Infinitely Losing My Edge
Yeah, I'm losing my edge.
I'm losing my edge.
The kids are coming up from behind.
I'm losing my edge.
I'm losing my edge to the kids from Antigua and from Beijing.
But I was there.
I was there in 1979.
I was there at the first Josef K show in Edinburgh.
I'm losing my edge.
I'm losing my edge to the kids whose footsteps I hear when they get on the decks.
I'm losing my edge to the internet seekers who can tell me every member of every good group from 1969 to 1978.
I'm losing my edge.
To all the kids in Johannesburg and Taipei.
I'm losing my edge to the art-school London kids in little jackets and borrowed nostalgia for the unremembered nineties.
I'm losing my edge.
I'm losing my edge.
I can hear the footsteps every night on the decks.
But I was there.
I was there in 1979 at the first Second Layer practice in a loft in South London.
I was working on the clarinet sounds with much patience.
I was there when Captain Beefheart started up his first band.
I told him, "Don't do it that way. You'll never make a dime."
I was there.
I was the first guy playing Lee Hazlewood to the grunge kids.
I played it at Trash.
Everybody thought I was crazy.
We all know.
I was there.
I was there.
I've never been wrong.
But I'm losing my edge to better-looking people with better ideas and more talent.
And they're actually really, really nice.
I'm losing my edge.
I heard you have a compilation of every good song ever done by anybody.
Every great song by Gerry Rafferty. All the underground hits.
All Yaz tracks. I heard you have a vinyl of every The Neon Judgement record on German import.
I heard that you have a white label of every seminal jazz hit - 1985, '86, '87.
I heard that you have a CD compilation of every good '80s cut and another box set from the '90s.
I hear you're buying a spring reverb and a güiro and are throwing your macbook out the window because you want to make something real. You want to make a Roy Ayers record.
I hear that you and your band have sold your theremin and bought a synthesizer.
I hear that you and your band have sold your synthesizer and bought a theremin.
I hear everybody that you know is more relevant than everybody that I know.
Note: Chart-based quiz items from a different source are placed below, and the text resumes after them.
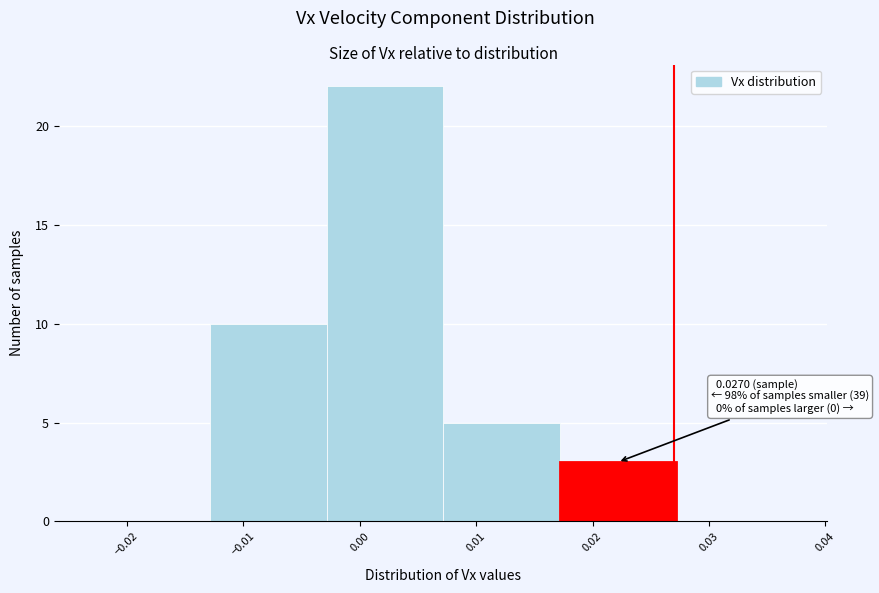

Which range on the x-axis has the tallest bar?

-0.003 to 0.007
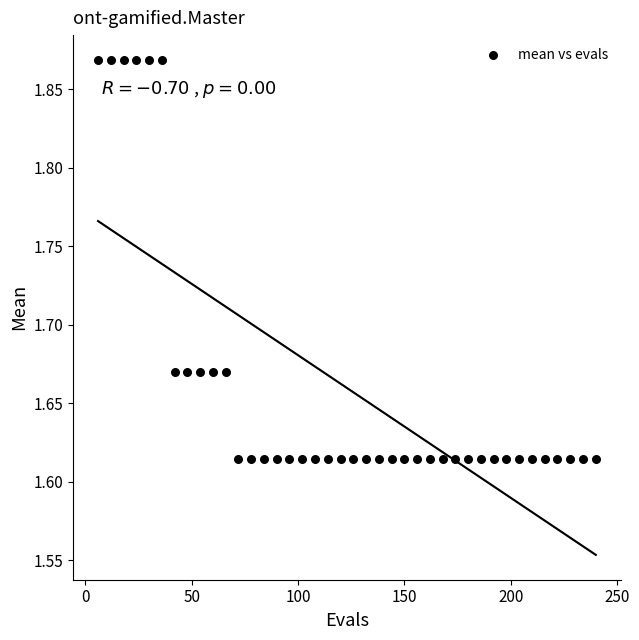

What is the range of X values (max minus min)?

234.0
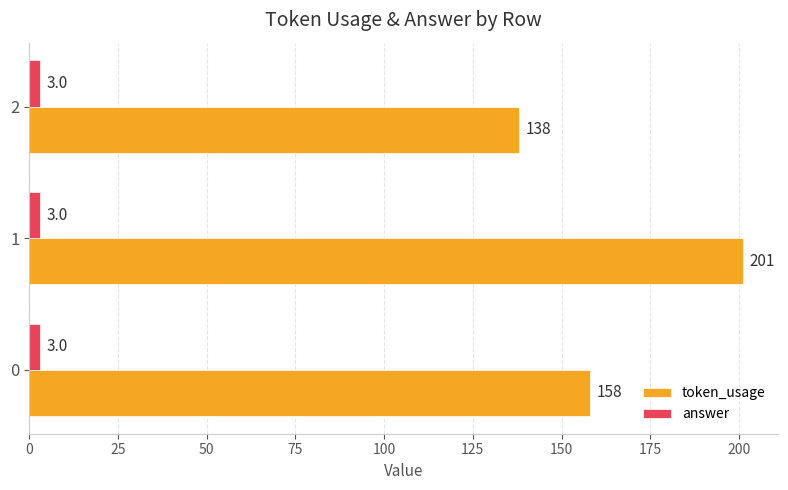

Which series has the largest range (max minus min)?

token_usage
But have you seen my records?
The Victims,
The Sonics,
The Gladiators,
Pete Rock & C.L. Smooth,
Carl Craig,
The Pretty Things,
Rites of Spring,
Liliput,
The Chocolate Watch Band,
Ash Ra Tempel,
Pharaoh Sanders and the Fire Engines,
Black Sheep,
Hoover,
Girls At Our Best!,
Sticky Fingaz feat. Raekwon,
Scrapy,
It's A Beautiful Day,
Procol Harum,
CMW,
Pierre Henry,
Unwound,
Steve Hackett,
Rowland S Howard / Lydia Lunch,
James White and The Blacks,
Crispy Ambulance,
Angels of Light & Akron/Family,
Robert Görl,
Echo & the Bunnymen,
Tropical Tobacco,
Prince Buster,
Alphaville,
Ten City,
Marc Almond,
Donald Byrd,
Joensuu 1685,
Piero Umiliani,
Nils Olav,
Kauko Röyhkä ja Narttu,
Soul Sonic Force,
Country Teasers,
Tubeway Army,
Agitation Free,
R.M.O.,
Lou Reed & John Cale,
Saccharine Trust,
Roy Ayers,
Jesper Dahlback,
Sexual Harrassment,
Amon Düül,
Joe Finger,
Suicide,
Excepter,
Rekid,
Bob Dylan,
June of 44,
Dead Boys,
the Germs,
The Pop Group,
Marine Girls,
The Alarm Clocks,
The Men They Couldn't Hang,
Big Daddy Kane,
Nik Kershaw, Nik Kershaw, Nik Kershaw, Nik Kershaw.
You don't know what you really want.
You don't know what you really want.
You don't know what you really want.
You don't know what you really want.
You don't know what you really want.
You don't know what you really want.
You don't know what you really want.
You don't know what you really want.
You don't know what you really want.
You don't know what you really want.
You don't know what you really want.
You don't know what you really want.
You don't know what you really want.
You don't know what you really want.
You don't know what you really want.